Risposta del vescovo Domenico Pompili alla lettera aperta con la quale il sacerdote abruzzese Don Aldo (leggi) ha criticato il suo invito ai parroci reatini a celebrare messe “ad petendam pluviam” durante le fasi più drammatiche dei recenti incendi.
Caro don Aldo,
forse non ricordi che esattamente un anno fa, dopo il terremoto di Amatrice, dissi che «il terremoto non uccide; uccidono piuttosto le opere dell’uomo». Figurarsi se di fronte agli incendi seriali di questi giorni mi viene da invocare il miracolo piuttosto che stigmatizzare le responsabilità umane che sono sotto gli occhi di tutti.
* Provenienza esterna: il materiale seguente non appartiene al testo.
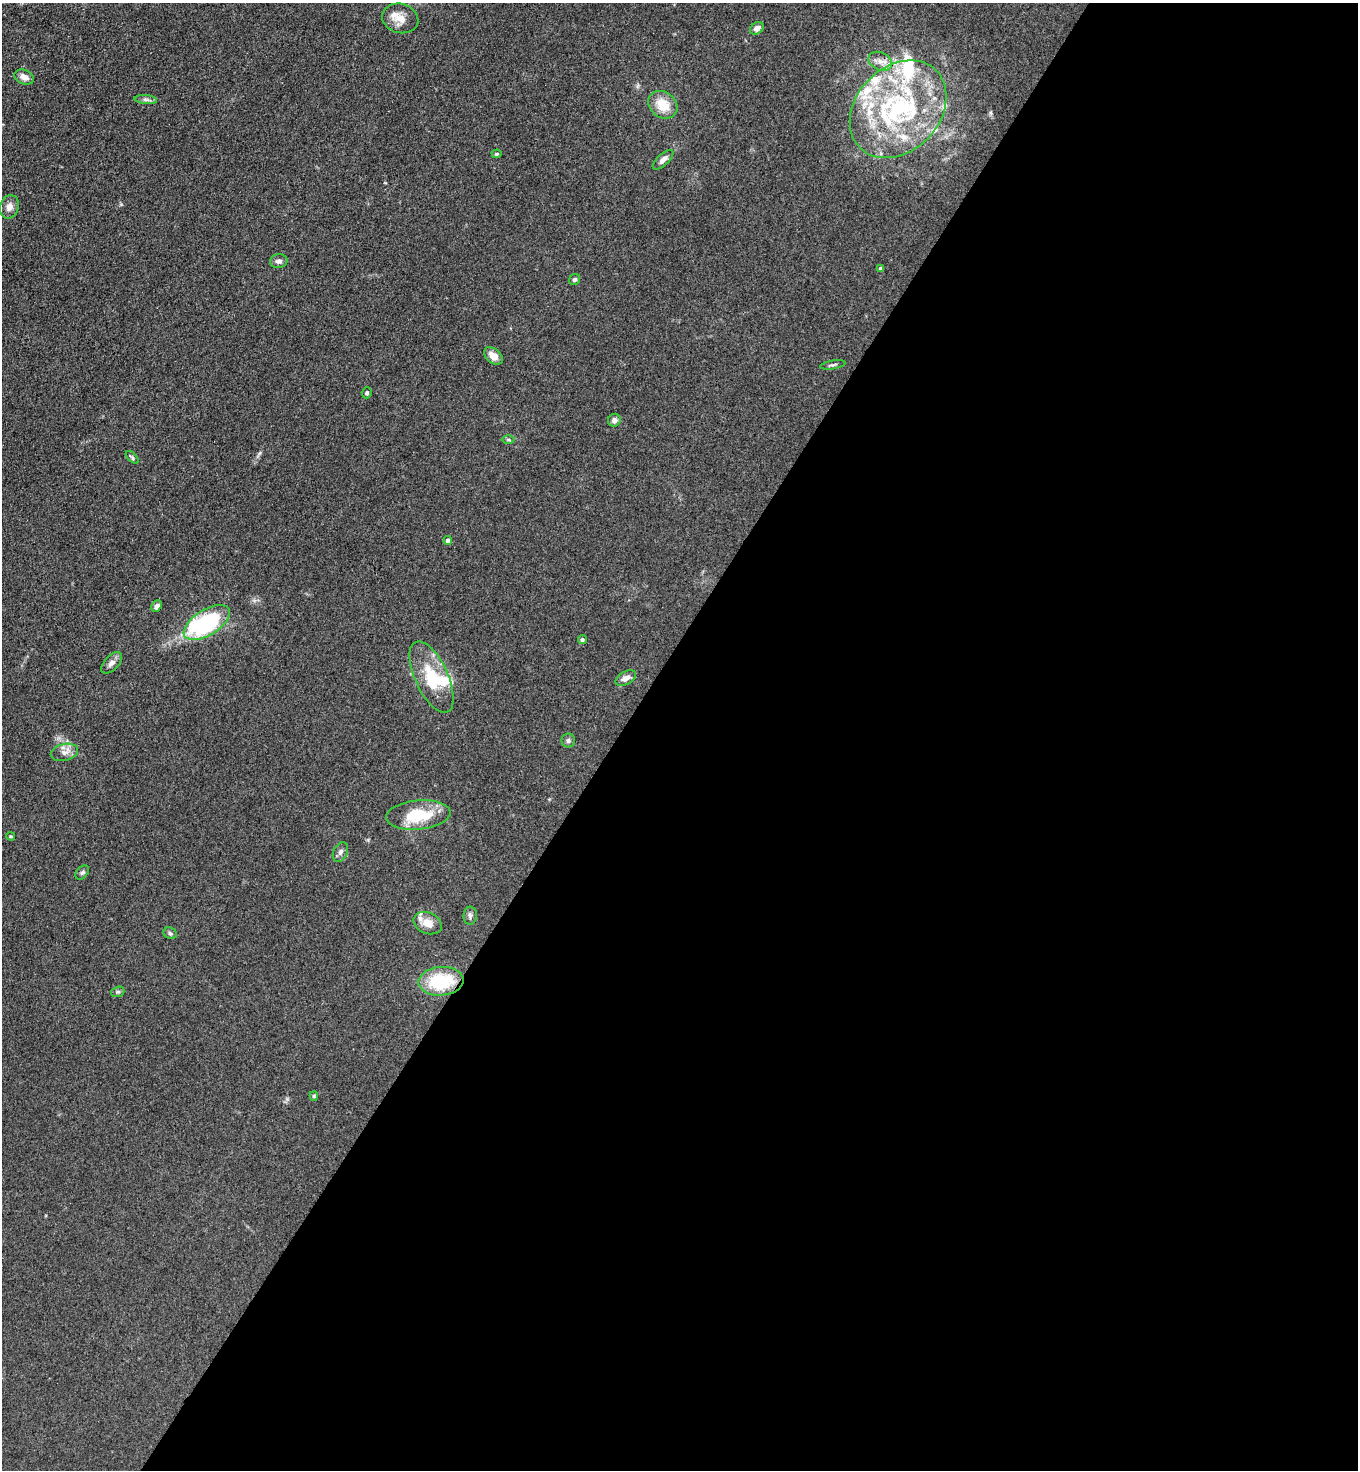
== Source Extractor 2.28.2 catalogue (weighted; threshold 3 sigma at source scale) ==
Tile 12 of 4 x 4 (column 4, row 3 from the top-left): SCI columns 4267-5622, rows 1505-2972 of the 5963 x 5945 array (HDU 1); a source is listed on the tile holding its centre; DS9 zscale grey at full resolution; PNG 1360 x 1472 px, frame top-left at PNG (2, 3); each listed source drawn as its Kron ellipse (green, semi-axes under 4 px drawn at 4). Shown black and unused: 55% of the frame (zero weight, under 3 of 4 exposures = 5% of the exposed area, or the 3 px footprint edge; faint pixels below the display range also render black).
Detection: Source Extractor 2.28.2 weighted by HDU 2 'WHT'; one run over the whole footprint, this tile lists its part. Background 0.104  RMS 0.0074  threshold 0.0334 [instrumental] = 3 sigma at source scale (4.5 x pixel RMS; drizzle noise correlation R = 1.50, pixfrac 1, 0.05/0.05 arcsec/px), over >= 5 px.
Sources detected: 53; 3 inside a brighter object's white glare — neither listed nor drawn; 12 inside a brighter listed object's ellipse — not listed separately; the other 38 listed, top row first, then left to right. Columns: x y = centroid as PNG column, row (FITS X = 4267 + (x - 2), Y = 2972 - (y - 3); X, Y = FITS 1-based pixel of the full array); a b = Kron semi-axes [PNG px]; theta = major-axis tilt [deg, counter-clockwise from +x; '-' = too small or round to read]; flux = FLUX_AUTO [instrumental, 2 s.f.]
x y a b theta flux
400 18 18 14 -16 8.8
757 28 7 5 35 3.7
880 61 12 8 -25 5.7
24 77 10 7 -23 4.9
146 100 11 4 -5 2.1
663 105 16 12 -39 16
898 109 54 42 46 130
497 154 5 4 - 0.84
663 160 13 5 43 4
9 207 12 9 73 4.8
279 261 9 7 10 2.8
881 269 4 4 - 2.6
575 280 6 5 - 1.6
493 356 11 7 -39 7
833 365 13 4 9 1.5
367 393 5 5 - 1.5
614 420 7 6 - 3
508 440 6 4 -1 1.1
132 457 8 4 -45 1.3
448 540 4 4 - 3
157 606 6 4 48 2.8
207 623 26 13 32 84
582 640 4 4 - 1.4
112 663 13 7 46 3.8
432 677 38 16 -65 28
626 678 11 6 29 4.3
568 740 7 7 - 1.8
64 752 14 8 13 5
418 815 32 14 5 31
11 836 4 3 - 0.85
340 852 10 7 64 2.7
82 872 8 5 48 1.6
470 916 9 6 85 2.3
428 923 15 10 -23 8.1
170 933 7 5 -29 1.6
441 981 23 14 5 40
118 992 7 5 20 1.3
314 1096 5 4 - 1.1
Overlapping masked pixels (flux is a lower limit):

È stato allora un colpo di sole a farmi chiedere la preghiera per la pioggia? Tutt’altro. Se ti fossi trovato presso le casette provvisorie di Accumoli appena consegnate e lambite dal fuoco, avresti capito. Se fossi stato accanto ai vigili del fuoco e a tanti volontari che hanno trascorso giorni interi a spegnere le fiamme, in attesa dei canadair, avresti compreso che di fronte all’irreparabile resta solo il grido. Tale era il senso del mio invito. Gridare l’insensatezza di questa distruzione del creato e gridare perché dopo il terremoto ci venisse risparmiata questa ennesima tragedia.
Ps. Quanto alla danza per la pioggia, secondo gli antropologi svolgeva una funzione di coesione sociale. Quei ‘primitivi’ probabilmente erano più avvertiti di noi che il ritmo della natura va rispettato e non compromesso.